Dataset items
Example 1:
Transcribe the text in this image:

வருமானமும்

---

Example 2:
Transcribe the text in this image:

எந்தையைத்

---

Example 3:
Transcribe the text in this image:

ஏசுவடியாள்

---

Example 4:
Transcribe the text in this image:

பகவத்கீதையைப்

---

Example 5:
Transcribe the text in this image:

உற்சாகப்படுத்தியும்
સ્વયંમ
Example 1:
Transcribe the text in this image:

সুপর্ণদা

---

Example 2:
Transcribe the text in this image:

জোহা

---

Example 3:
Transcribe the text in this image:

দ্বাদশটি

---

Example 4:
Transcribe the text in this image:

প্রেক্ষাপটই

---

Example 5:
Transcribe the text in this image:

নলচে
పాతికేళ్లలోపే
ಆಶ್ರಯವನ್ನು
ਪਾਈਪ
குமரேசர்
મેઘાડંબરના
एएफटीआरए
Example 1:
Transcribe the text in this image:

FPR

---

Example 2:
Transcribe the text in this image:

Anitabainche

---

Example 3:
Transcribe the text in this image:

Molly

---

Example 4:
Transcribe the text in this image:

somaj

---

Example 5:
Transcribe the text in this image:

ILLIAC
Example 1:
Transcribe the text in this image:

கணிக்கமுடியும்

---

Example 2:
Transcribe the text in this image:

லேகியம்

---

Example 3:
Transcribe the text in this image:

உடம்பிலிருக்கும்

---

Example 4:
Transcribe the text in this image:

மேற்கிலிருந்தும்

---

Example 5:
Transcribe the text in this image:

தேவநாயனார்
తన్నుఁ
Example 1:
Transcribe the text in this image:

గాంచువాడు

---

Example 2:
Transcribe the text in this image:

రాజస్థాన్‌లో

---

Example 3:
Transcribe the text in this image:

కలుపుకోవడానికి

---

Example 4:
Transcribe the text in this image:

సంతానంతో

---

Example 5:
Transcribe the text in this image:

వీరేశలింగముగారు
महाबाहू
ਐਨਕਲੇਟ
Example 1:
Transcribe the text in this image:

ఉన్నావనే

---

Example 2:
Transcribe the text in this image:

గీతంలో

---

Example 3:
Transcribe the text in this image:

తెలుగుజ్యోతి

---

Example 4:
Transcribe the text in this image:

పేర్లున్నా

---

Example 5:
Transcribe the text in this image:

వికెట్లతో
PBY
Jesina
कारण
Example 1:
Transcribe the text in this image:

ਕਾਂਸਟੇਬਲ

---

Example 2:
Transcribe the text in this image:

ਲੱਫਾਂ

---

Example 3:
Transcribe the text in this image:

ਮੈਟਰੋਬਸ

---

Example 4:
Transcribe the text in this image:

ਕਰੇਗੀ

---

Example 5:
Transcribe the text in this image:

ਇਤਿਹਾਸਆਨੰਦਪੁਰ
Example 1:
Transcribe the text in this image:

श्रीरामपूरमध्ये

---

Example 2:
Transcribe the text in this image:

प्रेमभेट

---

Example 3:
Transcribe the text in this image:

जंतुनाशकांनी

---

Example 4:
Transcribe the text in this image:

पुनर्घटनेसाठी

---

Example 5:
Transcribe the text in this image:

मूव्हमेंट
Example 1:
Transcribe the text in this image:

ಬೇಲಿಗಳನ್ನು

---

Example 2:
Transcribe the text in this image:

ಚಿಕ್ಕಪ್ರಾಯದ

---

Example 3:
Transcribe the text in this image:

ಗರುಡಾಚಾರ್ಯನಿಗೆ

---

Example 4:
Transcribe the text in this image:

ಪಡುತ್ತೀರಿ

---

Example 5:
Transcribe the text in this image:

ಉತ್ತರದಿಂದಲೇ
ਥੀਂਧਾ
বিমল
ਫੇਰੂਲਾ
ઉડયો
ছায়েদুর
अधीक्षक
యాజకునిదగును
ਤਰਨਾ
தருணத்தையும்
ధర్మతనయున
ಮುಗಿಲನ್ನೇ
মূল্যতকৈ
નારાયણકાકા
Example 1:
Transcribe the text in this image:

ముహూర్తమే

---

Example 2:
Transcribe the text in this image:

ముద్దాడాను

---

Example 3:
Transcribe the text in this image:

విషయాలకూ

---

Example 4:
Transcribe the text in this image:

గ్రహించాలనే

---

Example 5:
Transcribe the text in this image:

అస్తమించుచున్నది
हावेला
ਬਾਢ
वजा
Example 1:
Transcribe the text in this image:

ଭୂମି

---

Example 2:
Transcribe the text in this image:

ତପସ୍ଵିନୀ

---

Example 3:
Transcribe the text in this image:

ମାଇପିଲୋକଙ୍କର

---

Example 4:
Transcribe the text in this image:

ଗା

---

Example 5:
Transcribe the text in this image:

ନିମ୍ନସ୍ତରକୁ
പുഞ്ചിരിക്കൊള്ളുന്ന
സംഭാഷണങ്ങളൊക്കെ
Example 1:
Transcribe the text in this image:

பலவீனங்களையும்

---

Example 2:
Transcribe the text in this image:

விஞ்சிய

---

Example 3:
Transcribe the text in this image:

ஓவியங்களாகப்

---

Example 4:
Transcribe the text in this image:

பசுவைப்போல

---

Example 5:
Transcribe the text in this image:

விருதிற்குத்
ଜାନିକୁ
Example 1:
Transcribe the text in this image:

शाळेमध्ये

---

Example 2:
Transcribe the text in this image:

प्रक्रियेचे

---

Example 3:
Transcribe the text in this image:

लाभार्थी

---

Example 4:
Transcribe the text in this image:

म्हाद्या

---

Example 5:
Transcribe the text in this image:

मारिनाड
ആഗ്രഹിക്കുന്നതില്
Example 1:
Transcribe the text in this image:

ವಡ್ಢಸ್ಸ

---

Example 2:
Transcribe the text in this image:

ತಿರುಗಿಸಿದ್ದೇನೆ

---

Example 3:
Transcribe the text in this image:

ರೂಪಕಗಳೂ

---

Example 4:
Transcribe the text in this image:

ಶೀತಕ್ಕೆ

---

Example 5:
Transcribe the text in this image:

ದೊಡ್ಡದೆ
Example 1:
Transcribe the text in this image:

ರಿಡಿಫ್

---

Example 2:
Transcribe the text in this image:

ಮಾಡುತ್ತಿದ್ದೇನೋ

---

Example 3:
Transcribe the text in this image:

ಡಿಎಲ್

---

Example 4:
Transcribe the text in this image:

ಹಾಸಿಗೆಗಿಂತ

WORK TASK:
Every entry above should be given again exactly as shown.

YOUR RESPONSE:
Example 1:
Transcribe the text in this image:

வருமானமும்

---

Example 2:
Transcribe the text in this image:

எந்தையைத்

---

Example 3:
Transcribe the text in this image:

ஏசுவடியாள்

---

Example 4:
Transcribe the text in this image:

பகவத்கீதையைப்

---

Example 5:
Transcribe the text in this image:

உற்சாகப்படுத்தியும்
સ્વયંમ
Example 1:
Transcribe the text in this image:

সুপর্ণদা

---

Example 2:
Transcribe the text in this image:

জোহা

---

Example 3:
Transcribe the text in this image:

দ্বাদশটি

---

Example 4:
Transcribe the text in this image:

প্রেক্ষাপটই

---

Example 5:
Transcribe the text in this image:

নলচে
పాతికేళ్లలోపే
ಆಶ್ರಯವನ್ನು
ਪਾਈਪ
குமரேசர்
મેઘાડંબરના
एएफटीआरए
Example 1:
Transcribe the text in this image:

FPR

---

Example 2:
Transcribe the text in this image:

Anitabainche

---

Example 3:
Transcribe the text in this image:

Molly

---

Example 4:
Transcribe the text in this image:

somaj

---

Example 5:
Transcribe the text in this image:

ILLIAC
Example 1:
Transcribe the text in this image:

கணிக்கமுடியும்

---

Example 2:
Transcribe the text in this image:

லேகியம்

---

Example 3:
Transcribe the text in this image:

உடம்பிலிருக்கும்

---

Example 4:
Transcribe the text in this image:

மேற்கிலிருந்தும்

---

Example 5:
Transcribe the text in this image:

தேவநாயனார்
తన్నుఁ
Example 1:
Transcribe the text in this image:

గాంచువాడు

---

Example 2:
Transcribe the text in this image:

రాజస్థాన్‌లో

---

Example 3:
Transcribe the text in this image:

కలుపుకోవడానికి

---

Example 4:
Transcribe the text in this image:

సంతానంతో

---

Example 5:
Transcribe the text in this image:

వీరేశలింగముగారు
महाबाहू
ਐਨਕਲੇਟ
Example 1:
Transcribe the text in this image:

ఉన్నావనే

---

Example 2:
Transcribe the text in this image:

గీతంలో

---

Example 3:
Transcribe the text in this image:

తెలుగుజ్యోతి

---

Example 4:
Transcribe the text in this image:

పేర్లున్నా

---

Example 5:
Transcribe the text in this image:

వికెట్లతో
PBY
Jesina
कारण
Example 1:
Transcribe the text in this image:

ਕਾਂਸਟੇਬਲ

---

Example 2:
Transcribe the text in this image:

ਲੱਫਾਂ

---

Example 3:
Transcribe the text in this image:

ਮੈਟਰੋਬਸ

---

Example 4:
Transcribe the text in this image:

ਕਰੇਗੀ

---

Example 5:
Transcribe the text in this image:

ਇਤਿਹਾਸਆਨੰਦਪੁਰ
Example 1:
Transcribe the text in this image:

श्रीरामपूरमध्ये

---

Example 2:
Transcribe the text in this image:

प्रेमभेट

---

Example 3:
Transcribe the text in this image:

जंतुनाशकांनी

---

Example 4:
Transcribe the text in this image:

पुनर्घटनेसाठी

---

Example 5:
Transcribe the text in this image:

मूव्हमेंट
Example 1:
Transcribe the text in this image:

ಬೇಲಿಗಳನ್ನು

---

Example 2:
Transcribe the text in this image:

ಚಿಕ್ಕಪ್ರಾಯದ

---

Example 3:
Transcribe the text in this image:

ಗರುಡಾಚಾರ್ಯನಿಗೆ

---

Example 4:
Transcribe the text in this image:

ಪಡುತ್ತೀರಿ

---

Example 5:
Transcribe the text in this image:

ಉತ್ತರದಿಂದಲೇ
ਥੀਂਧਾ
বিমল
ਫੇਰੂਲਾ
ઉડયો
ছায়েদুর
अधीक्षक
యాజకునిదగును
ਤਰਨਾ
தருணத்தையும்
ధర్మతనయున
ಮುಗಿಲನ್ನೇ
মূল্যতকৈ
નારાયણકાકા
Example 1:
Transcribe the text in this image:

ముహూర్తమే

---

Example 2:
Transcribe the text in this image:

ముద్దాడాను

---

Example 3:
Transcribe the text in this image:

విషయాలకూ

---

Example 4:
Transcribe the text in this image:

గ్రహించాలనే

---

Example 5:
Transcribe the text in this image:

అస్తమించుచున్నది
हावेला
ਬਾਢ
वजा
Example 1:
Transcribe the text in this image:

ଭୂମି

---

Example 2:
Transcribe the text in this image:

ତପସ୍ଵିନୀ

---

Example 3:
Transcribe the text in this image:

ମାଇପିଲୋକଙ୍କର

---

Example 4:
Transcribe the text in this image:

ଗା

---

Example 5:
Transcribe the text in this image:

ନିମ୍ନସ୍ତରକୁ
പുഞ്ചിരിക്കൊള്ളുന്ന
സംഭാഷണങ്ങളൊക്കെ
Example 1:
Transcribe the text in this image:

பலவீனங்களையும்

---

Example 2:
Transcribe the text in this image:

விஞ்சிய

---

Example 3:
Transcribe the text in this image:

ஓவியங்களாகப்

---

Example 4:
Transcribe the text in this image:

பசுவைப்போல

---

Example 5:
Transcribe the text in this image:

விருதிற்குத்
ଜାନିକୁ
Example 1:
Transcribe the text in this image:

शाळेमध्ये

---

Example 2:
Transcribe the text in this image:

प्रक्रियेचे

---

Example 3:
Transcribe the text in this image:

लाभार्थी

---

Example 4:
Transcribe the text in this image:

म्हाद्या

---

Example 5:
Transcribe the text in this image:

मारिनाड
ആഗ്രഹിക്കുന്നതില്
Example 1:
Transcribe the text in this image:

ವಡ್ಢಸ್ಸ

---

Example 2:
Transcribe the text in this image:

ತಿರುಗಿಸಿದ್ದೇನೆ

---

Example 3:
Transcribe the text in this image:

ರೂಪಕಗಳೂ

---

Example 4:
Transcribe the text in this image:

ಶೀತಕ್ಕೆ

---

Example 5:
Transcribe the text in this image:

ದೊಡ್ಡದೆ
Example 1:
Transcribe the text in this image:

ರಿಡಿಫ್

---

Example 2:
Transcribe the text in this image:

ಮಾಡುತ್ತಿದ್ದೇನೋ

---

Example 3:
Transcribe the text in this image:

ಡಿಎಲ್

---

Example 4:
Transcribe the text in this image:

ಹಾಸಿಗೆಗಿಂತ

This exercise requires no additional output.